L'une des explications mise en avant par les républicains américains est que les candidats potentiels ne sont pas encouragés à retourner au travail alors qu'ils bénéficient de généreuses allocations chômage grâce au plan d'aide du président américain.

L'une des difficultés tient aussi au fait qu'une partie des écoles reste fermée aux États-Unis, au moins partiellement.

En avril, le taux de chômage est même reparti en légère hausse, alors qu'il reculait depuis le mois de mai, a annoncé vendredi le département du Travail.

Un consensus d'analystes tablait sur un million de créations, et même beaucoup plus pour les plus optimistes d'entre eux, grâce à la reprise économique désormais engagée aux États-Unis grâce à la campagne de vaccination accélérée contre le Covid-19 qui a permis d'assouplir les mesures de restriction d'activité économique.

Les gains d'emplois créés dans les loisirs, l'hôtellerie et les services, notamment, ont été effacés par les pertes enregistrées dans les services d'aide temporaire et de livraison de courrier entre entreprises, détaille le ministère. Le taux de chômage s'établit à 6,1 %, contre 6 % en mars, quand les analystes le voyaient reculer à 5,8 %.

Données de mars en forte baisse

Autre mauvaise nouvelle, les données de mars ont été révisées en forte baisse, et ce sont finalement 770.000 emplois qui ont été créés et non 916.000 comme annoncé initialement. En revanche, février a été un peu meilleur qu'initialement annoncé, avec 536.000 emplois créés au lieu de 468.000.

La reprise économique est soutenue aux États-Unis par le rythme rapide des vaccinations et par les aides du gouvernement, qui ont augmenté le pouvoir d'achat des Américains.

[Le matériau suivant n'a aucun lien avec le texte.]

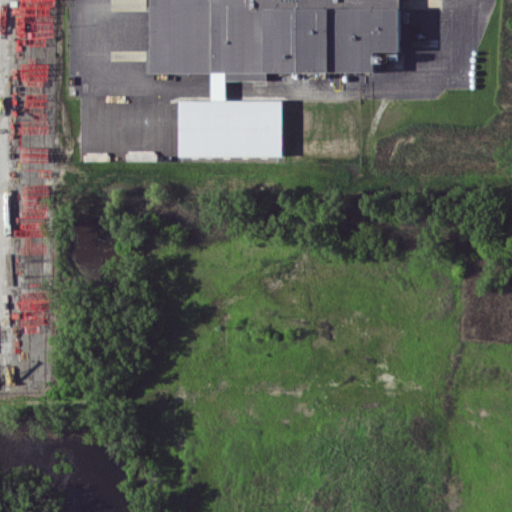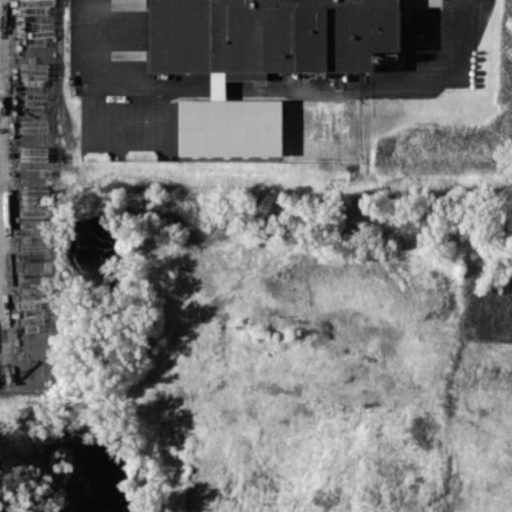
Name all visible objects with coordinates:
building: (259, 58)
road: (434, 73)
road: (127, 79)
road: (221, 89)
road: (292, 90)
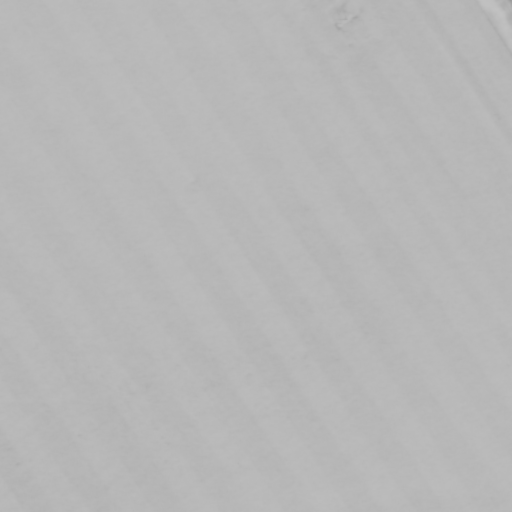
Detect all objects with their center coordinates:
power tower: (341, 22)
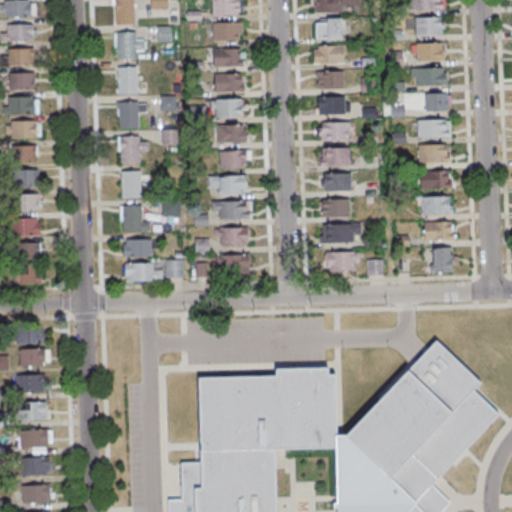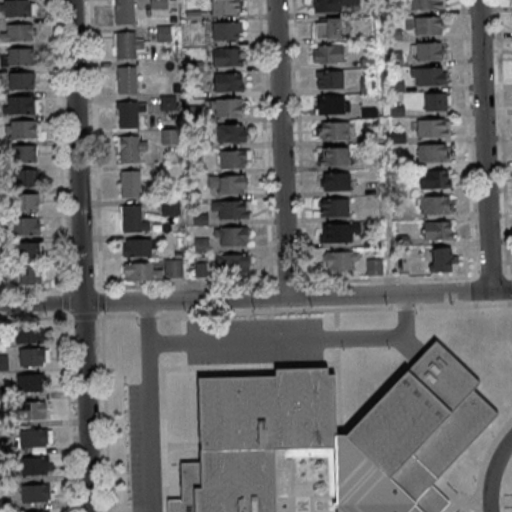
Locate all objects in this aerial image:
building: (158, 3)
building: (427, 4)
building: (327, 5)
building: (225, 7)
building: (18, 8)
building: (124, 12)
building: (428, 25)
building: (329, 28)
building: (226, 32)
building: (20, 33)
building: (129, 44)
building: (430, 51)
building: (328, 54)
building: (20, 57)
building: (228, 57)
building: (427, 76)
building: (127, 80)
building: (330, 80)
building: (22, 81)
building: (228, 82)
building: (367, 85)
building: (436, 101)
building: (168, 103)
building: (22, 104)
building: (331, 106)
building: (227, 107)
building: (370, 113)
building: (129, 114)
building: (432, 128)
building: (23, 129)
building: (335, 131)
building: (232, 133)
building: (169, 137)
road: (484, 146)
road: (383, 147)
building: (131, 148)
road: (281, 149)
building: (433, 152)
building: (24, 154)
building: (333, 157)
building: (234, 160)
building: (25, 178)
building: (434, 179)
building: (336, 182)
building: (130, 183)
building: (229, 184)
building: (29, 201)
building: (435, 204)
building: (171, 208)
building: (334, 208)
building: (232, 210)
building: (133, 219)
building: (29, 226)
building: (438, 230)
building: (339, 234)
building: (233, 237)
building: (137, 248)
building: (31, 251)
road: (80, 255)
building: (441, 259)
building: (341, 263)
building: (234, 265)
building: (374, 267)
building: (154, 271)
building: (29, 276)
road: (256, 298)
building: (31, 334)
road: (295, 340)
building: (34, 356)
building: (4, 362)
building: (30, 382)
road: (150, 406)
building: (33, 410)
building: (37, 438)
building: (331, 442)
building: (332, 442)
building: (35, 466)
road: (493, 473)
building: (36, 494)
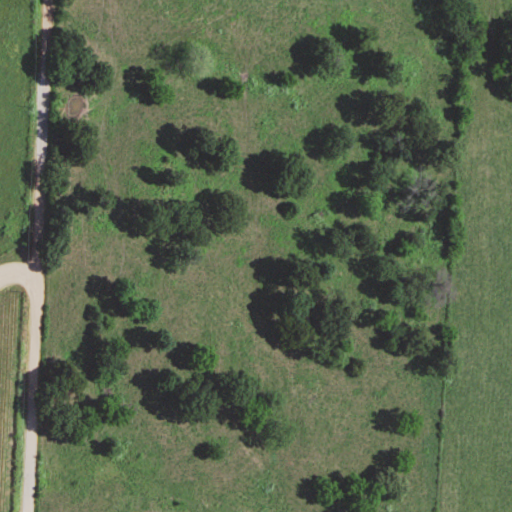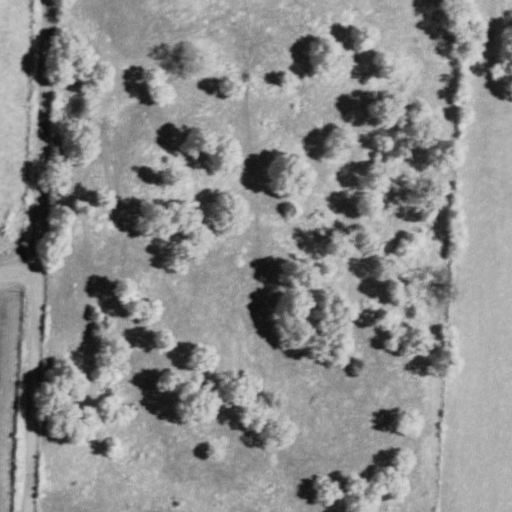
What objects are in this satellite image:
road: (38, 256)
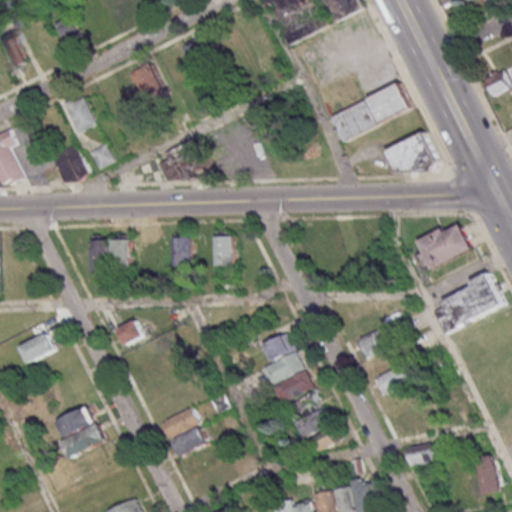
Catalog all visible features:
building: (449, 1)
building: (289, 4)
building: (313, 14)
building: (72, 29)
road: (417, 36)
road: (470, 38)
road: (94, 47)
building: (200, 49)
building: (15, 51)
road: (108, 55)
building: (176, 61)
building: (153, 80)
building: (500, 84)
road: (308, 97)
building: (374, 111)
building: (374, 112)
building: (82, 113)
road: (465, 131)
road: (493, 139)
building: (254, 149)
building: (105, 155)
building: (415, 156)
building: (417, 156)
building: (9, 159)
road: (132, 162)
building: (192, 162)
building: (75, 164)
road: (162, 182)
traffic signals: (497, 191)
road: (248, 199)
road: (504, 206)
building: (448, 244)
building: (448, 245)
building: (228, 247)
road: (278, 247)
building: (125, 250)
building: (187, 250)
building: (104, 253)
road: (361, 294)
road: (149, 301)
building: (472, 303)
building: (472, 303)
road: (439, 328)
building: (132, 333)
building: (41, 347)
building: (282, 347)
building: (382, 349)
road: (101, 360)
building: (158, 366)
building: (397, 380)
road: (233, 384)
building: (223, 401)
road: (355, 404)
building: (306, 405)
building: (464, 414)
building: (413, 420)
building: (83, 431)
building: (189, 431)
road: (29, 453)
building: (423, 453)
road: (336, 457)
building: (493, 474)
building: (334, 500)
building: (130, 507)
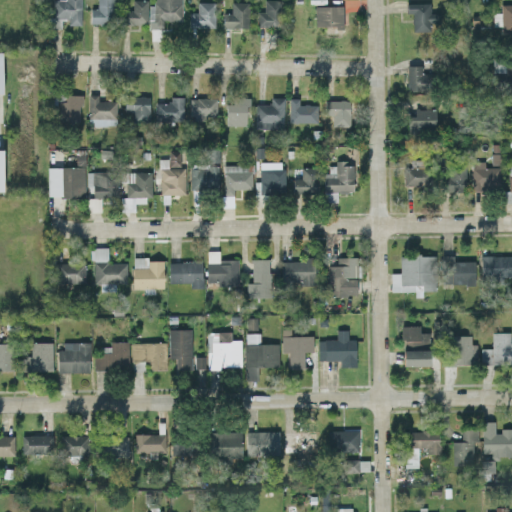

Ce contexte favorable avait permis aux économistes d'anticiper de très nombreuses créations d'emplois. D'autant plus que la dernière semaine du mois d'avril a même vu les inscriptions au chômage repasser sous la barre des 500.000, pour la première fois depuis mars 2020.

Cela reste toutefois deux fois plus élevé que le niveau d'avant la pandémie. Un peu plus de 16 millions de personnes percevaient toujours, mi-avril, une aide pour perte d'emploi ou de revenus, selon des données publiées jeudi.

Plus de 22 millions d'emplois avaient été détruits en mars et avril, sous l'effet des premières mesures de confinement. Les créations d'emploi avaient ensuite dépassé le million de mai à août, avant de ralentir avec la résurgence du virus à partir de l'automne. Mais plusieurs millions d'emplois manquent toujours.

Le Covid-19 avait fait passer le taux de chômage, en deux mois, de son plus bas niveau en 50 ans (3,5 % en février) à un plus haut depuis la Grande dépression des années 30 (14,8 % en avril).

Selon les dernières prévisions de la Banque centrale américaine (Fed), publiées en mars, le taux de chômage à la fin de l'année devrait tomber à 4,5 % en fin d'année.